Motor Trend logo Motor Trend 11/13/2014 Jason Udy

Toyota is testing next-generation hybrid technology in its 2014 TS040 Hybrid Le Mans race car, Automotive News reports. Before you start imagining a Le Mans-spec Prius, much of the technology includes the race car’s microchips and microcontrollers -- not mechanical parts.

"Our components already have parts from the next-generation Prius," Yoshiaki Kinoshita, president of Toyota Motorsport GmbH, told Automotive News.

Endurance racing allows automakers to test new parts under extreme conditions and over extended periods of time. The new electronic components are said to help improve fuel efficiency. As we’ve reported before, the automaker says it wants to increase fuel efficiency for the next-generation Toyota Prius by at least 10 percent. Fuel efficiency is also important in endurance racing. As we’ve previously reported, the next-generation is expected to also be more powerful and better-handling thanks to a revised suspension and lower center of gravity.

Toyota TS040 Hybrid Race Car Front View© Provided by MotorTrend Toyota TS040 Hybrid Race Car Front View

Not only is the 2014 Toyota TS040 Hybrid Le Mans racer more powerful than last year's TS030 (1000 hp vs. 750 hp), it is also 25 percent more fuel-efficient. The current race car also features a four-wheel drive hybrid drivetrain, which uses technology that could trickle down to the next-generation Toyota Prius. One technology that won’t make it from the race car to the Prius is the supercapacitor-based energy storage system.

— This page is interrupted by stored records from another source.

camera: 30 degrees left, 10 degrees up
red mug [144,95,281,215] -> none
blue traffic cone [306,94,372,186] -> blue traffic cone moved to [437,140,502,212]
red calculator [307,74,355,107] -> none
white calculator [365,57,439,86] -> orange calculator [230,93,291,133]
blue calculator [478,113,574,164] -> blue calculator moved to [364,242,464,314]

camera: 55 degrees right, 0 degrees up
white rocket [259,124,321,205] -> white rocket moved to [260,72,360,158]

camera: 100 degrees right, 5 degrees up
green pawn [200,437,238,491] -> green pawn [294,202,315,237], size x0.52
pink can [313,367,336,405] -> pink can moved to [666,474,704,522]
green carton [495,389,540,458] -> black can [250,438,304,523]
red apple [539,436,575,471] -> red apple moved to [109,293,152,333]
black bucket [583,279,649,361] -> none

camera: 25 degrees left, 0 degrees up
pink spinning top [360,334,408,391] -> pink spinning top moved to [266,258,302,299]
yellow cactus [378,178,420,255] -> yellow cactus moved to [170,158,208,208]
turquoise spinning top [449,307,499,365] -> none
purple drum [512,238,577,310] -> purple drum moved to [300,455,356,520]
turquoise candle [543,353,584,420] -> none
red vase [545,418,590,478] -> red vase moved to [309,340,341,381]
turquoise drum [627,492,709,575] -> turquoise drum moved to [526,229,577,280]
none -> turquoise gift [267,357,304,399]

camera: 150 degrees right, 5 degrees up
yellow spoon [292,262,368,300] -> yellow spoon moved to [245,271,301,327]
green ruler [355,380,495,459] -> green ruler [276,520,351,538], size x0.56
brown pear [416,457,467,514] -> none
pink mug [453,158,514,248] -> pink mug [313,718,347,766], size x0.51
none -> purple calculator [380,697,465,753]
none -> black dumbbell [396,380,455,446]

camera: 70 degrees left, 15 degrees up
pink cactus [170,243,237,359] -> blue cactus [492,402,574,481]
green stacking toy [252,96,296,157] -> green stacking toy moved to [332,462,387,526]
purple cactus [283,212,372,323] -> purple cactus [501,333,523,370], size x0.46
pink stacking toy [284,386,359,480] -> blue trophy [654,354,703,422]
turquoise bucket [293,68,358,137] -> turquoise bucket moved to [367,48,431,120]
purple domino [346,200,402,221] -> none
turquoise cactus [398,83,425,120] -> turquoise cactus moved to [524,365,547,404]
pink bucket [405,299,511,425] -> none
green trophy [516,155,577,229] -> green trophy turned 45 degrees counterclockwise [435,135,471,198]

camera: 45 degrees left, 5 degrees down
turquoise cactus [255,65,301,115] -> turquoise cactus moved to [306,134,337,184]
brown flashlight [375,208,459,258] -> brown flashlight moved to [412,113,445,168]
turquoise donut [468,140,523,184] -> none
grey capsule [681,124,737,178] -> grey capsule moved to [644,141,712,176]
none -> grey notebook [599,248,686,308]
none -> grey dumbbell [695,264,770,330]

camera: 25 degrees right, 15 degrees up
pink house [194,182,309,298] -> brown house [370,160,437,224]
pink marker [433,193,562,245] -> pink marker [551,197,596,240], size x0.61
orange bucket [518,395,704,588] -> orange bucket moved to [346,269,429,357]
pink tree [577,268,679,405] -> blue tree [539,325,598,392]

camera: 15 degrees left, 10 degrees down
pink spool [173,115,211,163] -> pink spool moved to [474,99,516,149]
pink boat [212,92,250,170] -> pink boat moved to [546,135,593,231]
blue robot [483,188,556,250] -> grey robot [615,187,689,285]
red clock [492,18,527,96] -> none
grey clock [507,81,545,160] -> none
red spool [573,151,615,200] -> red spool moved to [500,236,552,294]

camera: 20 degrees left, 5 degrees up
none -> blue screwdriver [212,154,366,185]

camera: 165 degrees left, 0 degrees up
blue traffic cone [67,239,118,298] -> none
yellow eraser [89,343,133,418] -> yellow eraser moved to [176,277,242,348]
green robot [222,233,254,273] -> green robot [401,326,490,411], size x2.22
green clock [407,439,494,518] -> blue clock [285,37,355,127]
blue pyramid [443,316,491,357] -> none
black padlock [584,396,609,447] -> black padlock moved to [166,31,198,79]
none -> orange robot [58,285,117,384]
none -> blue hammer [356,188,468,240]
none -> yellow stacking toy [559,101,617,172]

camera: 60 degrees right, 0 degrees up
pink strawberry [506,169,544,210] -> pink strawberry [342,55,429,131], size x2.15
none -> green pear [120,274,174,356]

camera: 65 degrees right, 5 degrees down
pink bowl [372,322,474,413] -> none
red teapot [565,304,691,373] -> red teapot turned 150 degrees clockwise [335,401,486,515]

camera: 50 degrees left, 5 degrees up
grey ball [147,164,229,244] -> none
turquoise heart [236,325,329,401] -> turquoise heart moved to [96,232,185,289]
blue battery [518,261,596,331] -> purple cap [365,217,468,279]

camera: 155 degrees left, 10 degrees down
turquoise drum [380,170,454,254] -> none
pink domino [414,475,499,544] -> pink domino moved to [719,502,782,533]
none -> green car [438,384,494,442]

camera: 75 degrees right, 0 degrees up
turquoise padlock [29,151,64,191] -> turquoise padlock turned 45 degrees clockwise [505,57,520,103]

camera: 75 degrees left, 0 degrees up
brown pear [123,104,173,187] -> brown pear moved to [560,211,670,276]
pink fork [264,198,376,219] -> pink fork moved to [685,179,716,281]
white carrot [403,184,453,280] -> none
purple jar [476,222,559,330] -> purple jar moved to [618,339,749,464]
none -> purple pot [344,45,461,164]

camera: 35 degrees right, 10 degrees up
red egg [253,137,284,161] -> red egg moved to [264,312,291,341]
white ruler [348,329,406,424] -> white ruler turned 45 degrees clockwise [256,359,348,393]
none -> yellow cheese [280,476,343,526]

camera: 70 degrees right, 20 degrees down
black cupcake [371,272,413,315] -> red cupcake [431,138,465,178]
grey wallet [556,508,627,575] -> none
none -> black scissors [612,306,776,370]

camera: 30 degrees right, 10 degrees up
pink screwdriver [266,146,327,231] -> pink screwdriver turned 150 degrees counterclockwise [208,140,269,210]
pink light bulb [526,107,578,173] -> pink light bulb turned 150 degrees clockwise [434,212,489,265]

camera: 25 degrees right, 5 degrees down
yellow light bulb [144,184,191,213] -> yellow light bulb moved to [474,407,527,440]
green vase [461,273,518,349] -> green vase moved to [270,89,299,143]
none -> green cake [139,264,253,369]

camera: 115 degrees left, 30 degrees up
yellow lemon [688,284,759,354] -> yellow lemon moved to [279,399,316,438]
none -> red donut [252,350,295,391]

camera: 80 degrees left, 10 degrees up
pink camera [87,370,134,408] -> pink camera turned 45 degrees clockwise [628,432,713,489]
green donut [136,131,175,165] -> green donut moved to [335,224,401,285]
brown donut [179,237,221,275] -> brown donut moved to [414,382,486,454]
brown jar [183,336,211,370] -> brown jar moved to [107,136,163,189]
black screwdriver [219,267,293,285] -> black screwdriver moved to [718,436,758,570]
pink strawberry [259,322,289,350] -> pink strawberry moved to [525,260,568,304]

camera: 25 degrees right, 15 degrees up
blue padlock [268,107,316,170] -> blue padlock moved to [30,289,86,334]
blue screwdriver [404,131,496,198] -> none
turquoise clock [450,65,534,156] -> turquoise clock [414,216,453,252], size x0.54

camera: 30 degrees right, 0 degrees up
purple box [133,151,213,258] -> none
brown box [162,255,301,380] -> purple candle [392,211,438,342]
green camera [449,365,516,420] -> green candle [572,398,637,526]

While the race car needs to quickly store and release energy, the street car’s batteries are sufficient for the purposes of commuting.

Toyota is also working on new silicon carbide semiconductors that are said to have 10 percent less energy loss than current silicon chips. Not available until 2020, the automaker says that technology won’t be ready for the fourth-generation Toyota Prius that is set to go sale around December 2015.